I was born in North Carolina, where my parents were raised. Their courtship was unlikely, to say the least. My mom comes from a very proper, accomplished Southern family. Her father was a county judge and eventually became one of the lead attorneys for Philip Morris in North Carolina. I have two cousins on my mom's side who work for Jet Propulsion Lab. My uncle was one of the lead designers on the space station and does satellite delivery systems. My cousins developed one of the first wireless Internet systems, which they sold for stock in an Internet company, unfortunately for them.

And my dad's side? Well, you might not be surprised to learn his family was a little less refined. They were dirt-poor white trash, left to survive on their wits for the most part. My dad was always a hustler, that's for sure. Old Man drove the school bus when he was fourteen. It apparently was legal to do that in North Carolina back in the 1950s. That was the law: You had to be at least fourteen years old to drive the school bus. Can you imagine an eighteen-year-old being allowed to do that now? Old Man got paid for it, of course—five or six dollars a week. He parked the bus at his house every night; he got up in the morning, picked up all the kids, and then parked the bus at the school during the school hours. When school got out, he would drop the kids off and park the bus at home.
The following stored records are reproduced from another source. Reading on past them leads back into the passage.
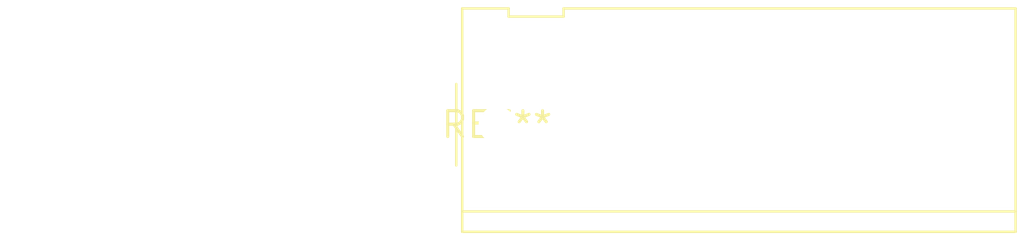
<source format=kicad_pcb>
(kicad_pcb (version 20240108) (generator pcbnew)

  (general
    (thickness 1.6)
  )

  (paper "A4")
  (layers
    (0 "F.Cu" signal)
    (31 "B.Cu" signal)
    (32 "B.Adhes" user "B.Adhesive")
    (33 "F.Adhes" user "F.Adhesive")
    (34 "B.Paste" user)
    (35 "F.Paste" user)
    (36 "B.SilkS" user "B.Silkscreen")
    (37 "F.SilkS" user "F.Silkscreen")
    (38 "B.Mask" user)
    (39 "F.Mask" user)
    (40 "Dwgs.User" user "User.Drawings")
    (41 "Cmts.User" user "User.Comments")
    (42 "Eco1.User" user "User.Eco1")
    (43 "Eco2.User" user "User.Eco2")
    (44 "Edge.Cuts" user)
    (45 "Margin" user)
    (46 "B.CrtYd" user "B.Courtyard")
    (47 "F.CrtYd" user "F.Courtyard")
    (48 "B.Fab" user)
    (49 "F.Fab" user)
    (50 "User.1" user)
    (51 "User.2" user)
    (52 "User.3" user)
    (53 "User.4" user)
    (54 "User.5" user)
    (55 "User.6" user)
    (56 "User.7" user)
    (57 "User.8" user)
    (58 "User.9" user)
  )

  (setup
    (pad_to_mask_clearance 0)
    (pcbplotparams
      (layerselection 0x00010fc_ffffffff)
      (plot_on_all_layers_selection 0x0000000_00000000)
      (disableapertmacros false)
      (usegerberextensions false)
      (usegerberattributes false)
      (usegerberadvancedattributes false)
      (creategerberjobfile false)
      (dashed_line_dash_ratio 12.000000)
      (dashed_line_gap_ratio 3.000000)
      (svgprecision 4)
      (plotframeref false)
      (viasonmask false)
      (mode 1)
      (useauxorigin false)
      (hpglpennumber 1)
      (hpglpenspeed 20)
      (hpglpendiameter 15.000000)
      (dxfpolygonmode false)
      (dxfimperialunits false)
      (dxfusepcbnewfont false)
      (psnegative false)
      (psa4output false)
      (plotreference false)
      (plotvalue false)
      (plotinvisibletext false)
      (sketchpadsonfab false)
      (subtractmaskfromsilk false)
      (outputformat 1)
      (mirror false)
      (drillshape 1)
      (scaleselection 1)
      (outputdirectory "")
    )
  )

  (net 0 "")

  (footprint "Molex_KK-396_5273-07A_1x07_P3.96mm_Vertical" (layer "F.Cu") (at 0 0))

)

</source>
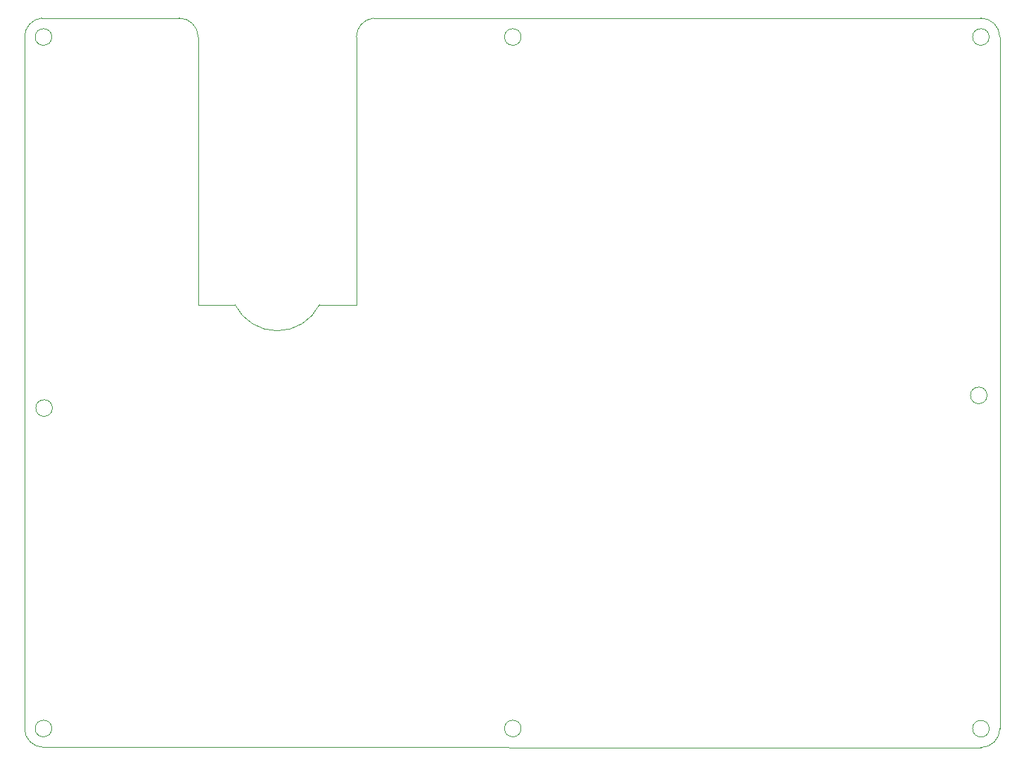
<source format=gbr>
G04 #@! TF.GenerationSoftware,KiCad,Pcbnew,5.1.9*
G04 #@! TF.CreationDate,2021-01-07T06:38:00-06:00*
G04 #@! TF.ProjectId,halfboard-bottom,68616c66-626f-4617-9264-2d626f74746f,rev?*
G04 #@! TF.SameCoordinates,Original*
G04 #@! TF.FileFunction,Profile,NP*
%FSLAX46Y46*%
G04 Gerber Fmt 4.6, Leading zero omitted, Abs format (unit mm)*
G04 Created by KiCad (PCBNEW 5.1.9) date 2021-01-07 06:38:00*
%MOMM*%
%LPD*%
G01*
G04 APERTURE LIST*
G04 #@! TA.AperFunction,Profile*
%ADD10C,0.050000*%
G04 #@! TD*
G04 APERTURE END LIST*
D10*
X64770000Y-83820000D02*
X69215000Y-83820000D01*
X79375000Y-83820000D02*
G75*
G02*
X69215000Y-83820000I-5080000J2540000D01*
G01*
X103650000Y-51562000D02*
G75*
G03*
X103650000Y-51562000I-1000000J0D01*
G01*
X83819999Y-51565161D02*
G75*
G02*
X85852043Y-49290110I2286043J3161D01*
G01*
X158990020Y-49290110D02*
X85852043Y-49290110D01*
X62482206Y-49290122D02*
G75*
G02*
X64770000Y-51562000I15861J-2271878D01*
G01*
X83820000Y-83820000D02*
X83820000Y-51565161D01*
X79375000Y-83820000D02*
X83820000Y-83820000D01*
X64770000Y-51562000D02*
X64770000Y-83820000D01*
X159750000Y-94742000D02*
G75*
G03*
X159750000Y-94742000I-1000000J0D01*
G01*
X46167795Y-137143910D02*
X158992054Y-137168666D01*
X161277967Y-134896777D02*
X161275933Y-51561999D01*
X62482206Y-49290122D02*
X45926068Y-49276002D01*
X43880000Y-51562001D02*
X43880000Y-134872033D01*
X43880000Y-51562001D02*
G75*
G02*
X45926068Y-49276002I2300067J0D01*
G01*
X158990020Y-49290110D02*
G75*
G02*
X161275933Y-51561999I13980J-2271890D01*
G01*
X158992054Y-137168666D02*
G75*
G03*
X161277967Y-134896777I13980J2271890D01*
G01*
X46167795Y-137143910D02*
G75*
G02*
X43880000Y-134872033I-15862J2271878D01*
G01*
X160004000Y-51562000D02*
G75*
G03*
X160004000Y-51562000I-1000000J0D01*
G01*
X47151933Y-51562001D02*
G75*
G03*
X47151933Y-51562001I-1000000J0D01*
G01*
X47228000Y-96266000D02*
G75*
G03*
X47228000Y-96266000I-1000000J0D01*
G01*
X103651426Y-134872032D02*
G75*
G03*
X103651426Y-134872032I-1000000J0D01*
G01*
X160004000Y-134896776D02*
G75*
G03*
X160004000Y-134896776I-1000000J0D01*
G01*
X47151933Y-134872032D02*
G75*
G03*
X47151933Y-134872032I-1000000J0D01*
G01*
M02*

</source>
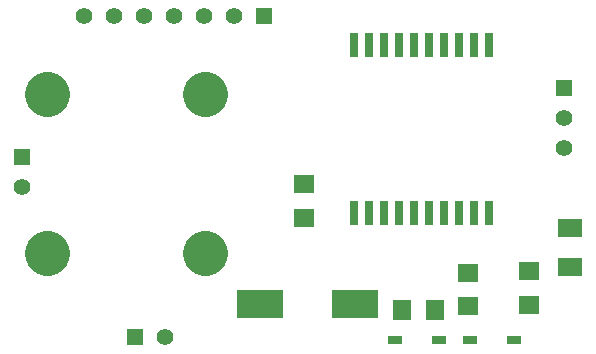
<source format=gts>
G04 ( created by brdgerber.py ( brdgerber.py v0.1 2014-03-12 ) ) date 2021-03-15 07:30:50 EDT*
G04 Gerber Fmt 3.4, Leading zero omitted, Abs format*
%MOIN*%
%FSLAX34Y34*%
G01*
G70*
G90*
G04 APERTURE LIST*
%ADD17R,0.1575X0.0945*%
%ADD18R,0.0800X0.0600*%
%ADD12C,0.0550*%
%ADD11R,0.0550X0.0550*%
%ADD15C,0.1500*%
%ADD10R,0.0260X0.0800*%
%ADD13R,0.0629X0.0709*%
%ADD16R,0.0709X0.0629*%
%ADD14R,0.0472X0.0275*%
G04 APERTURE END LIST*
G54D17*
D10*
X10350Y22400D03*
D10*
X09850Y22400D03*
D10*
X09350Y22400D03*
D10*
X08850Y22400D03*
D10*
X08350Y22400D03*
D10*
X07850Y22400D03*
D10*
X07350Y22400D03*
D10*
X06850Y22400D03*
D10*
X06850Y16800D03*
D10*
X07350Y16800D03*
D10*
X07850Y16800D03*
D10*
X08350Y16800D03*
D10*
X08850Y16800D03*
D10*
X09350Y16800D03*
D10*
X09850Y16800D03*
D10*
X10350Y16800D03*
D10*
X06350Y22400D03*
D10*
X05850Y22400D03*
D10*
X06350Y16800D03*
D10*
X05850Y16800D03*
D11*
X02850Y23350D03*
D12*
X01850Y23350D03*
D12*
X00850Y23350D03*
D12*
X-00150Y23350D03*
D12*
X-01150Y23350D03*
D12*
X-02150Y23350D03*
D12*
X-03150Y23350D03*
D13*
X07441Y13550D03*
D13*
X08559Y13550D03*
D14*
X11178Y12550D03*
D14*
X09722Y12550D03*
D15*
G01X-04395Y15455D02*
G01X-04395Y15455D01*
D15*
G01X00895Y15455D02*
G01X00895Y15455D01*
D15*
G01X00895Y20745D02*
G01X00895Y20745D01*
D15*
G01X-04395Y20745D02*
G01X-04395Y20745D01*
D11*
X-01450Y12650D03*
D12*
X-00450Y12650D03*
D16*
X09650Y14809D03*
D16*
X09650Y13691D03*
D16*
X11701Y14859D03*
D16*
X11701Y13741D03*
D16*
X04200Y17759D03*
D16*
X04200Y16641D03*
D11*
X12850Y20950D03*
D12*
X12850Y19950D03*
D12*
X12850Y18950D03*
D14*
X08678Y12550D03*
D14*
X07222Y12550D03*
D17*
X05875Y13750D03*
D17*
X02725Y13750D03*
D11*
X-05200Y18650D03*
D12*
X-05200Y17650D03*
D18*
X13050Y15000D03*
D18*
X13050Y16300D03*
M02*

</source>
But he wasn't always a pillar of responsibility. When he was seventeen, my dad stole a car, and he got caught. He appeared before the judge, and the judge said, "Son, do you want to go to jail or the military?" I assume my dad, pragmatic guy that he is, didn't waste a lot of time pondering this one. He chose the military.

My parents met at a barn dance when they were seventeen, before my dad left to join the navy. How's that for Americana? My mom was dragged to this dance by her friends—she had no interest in going—and when she saw my dad, she was attracted to him because he was really, really tan from working construction jobs. She thought he was Latin, if you can believe that. If she'd known he was a backwoods hick, she might have never spoken to him.